Thursday, August 16, 2012

The Time Machine




The Time Machine (1895)
H.G. Wells

            It’s been a long time since I’ve written about a book. The truth is the last few months in my life have been very hectic. I moved, which was way more complicated and stressful than it needed to be, and I’ve been working a lot, up to six or seven days a week sometimes. I’m also “working” on my “novel” (barf) and I have other things to do and since I can’t fit everything into one day I often have to choose one or the other. Unfortunately the ol’ book blog, and books in general, have often been the “other”. I was also briefly in jail (violence against cops) and hospitalized, for a spell, with a prolapse of the face. The surgeons had to staple it back on. And on top of that I’m constantly tired.

### Work order 1
Decide whether each statement agrees with the blog post, and answer yes or no, quoting the words that settle it. (a) The post is dated Thursday, August 16, 2012. (b) The writer has sometimes worked up to six or seven days a week. (c) The writer found moving simple and easy.
### Work order 2
Answer these questions from the blog post.
(a) What year is given beside the title The Time Machine?
(b) Whose name appears under that title?
(c) How often does the writer say they are tired?
### Work order 3
Print the passage of the blog post starting at "The Time Machine (1895)" and ending at "I’m constantly tired.".
The data come from a source other than the blog post.

### Data listing
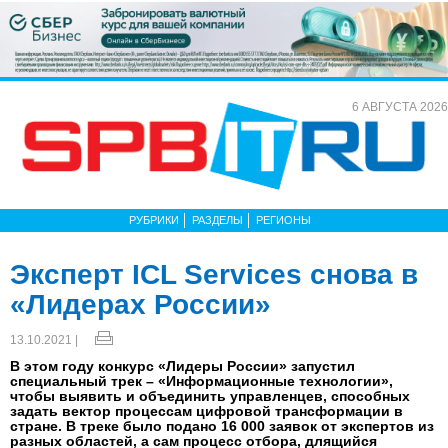
6 АВГУСТА 2026
РУБРИКИ
РАЗДЕЛЫ
РЕГИОНЫ
Эксперт ICL Services снова в
«Лидерах России»
13.10.2021 |
В этом году конкурс «Лидеры России» запустил
специальный трек – «Информационные технологии»,
чтобы выявить и объединить управленцев, способных
задать вектор процессам цифровой трансформации в
стране. В треке было подано 16 000 заявок от экспертов из
разных областей, а сам процесс отбора, длящийся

### Exercise output 1
(a) Yes: "Thursday, August 16, 2012"
(b) Yes: "up to six or seven days a week sometimes"
(c) No: "way more complicated and stressful than it needed to be"

### Exercise output 2
(a) 1895
(b) H.G. Wells
(c) Constantly

### Exercise output 3
The Time Machine (1895)
H.G. Wells

            It’s been a long time since I’ve written about a book. The truth is the last few months in my life have been very hectic. I moved, which was way more complicated and stressful than it needed to be, and I’ve been working a lot, up to six or seven days a week sometimes. I’m also “working” on my “novel” (barf) and I have other things to do and since I can’t fit everything into one day I often have to choose one or the other. Unfortunately the ol’ book blog, and books in general, have often been the “other”. I was also briefly in jail (violence against cops) and hospitalized, for a spell, with a prolapse of the face. The surgeons had to staple it back on. And on top of that I’m constantly tired.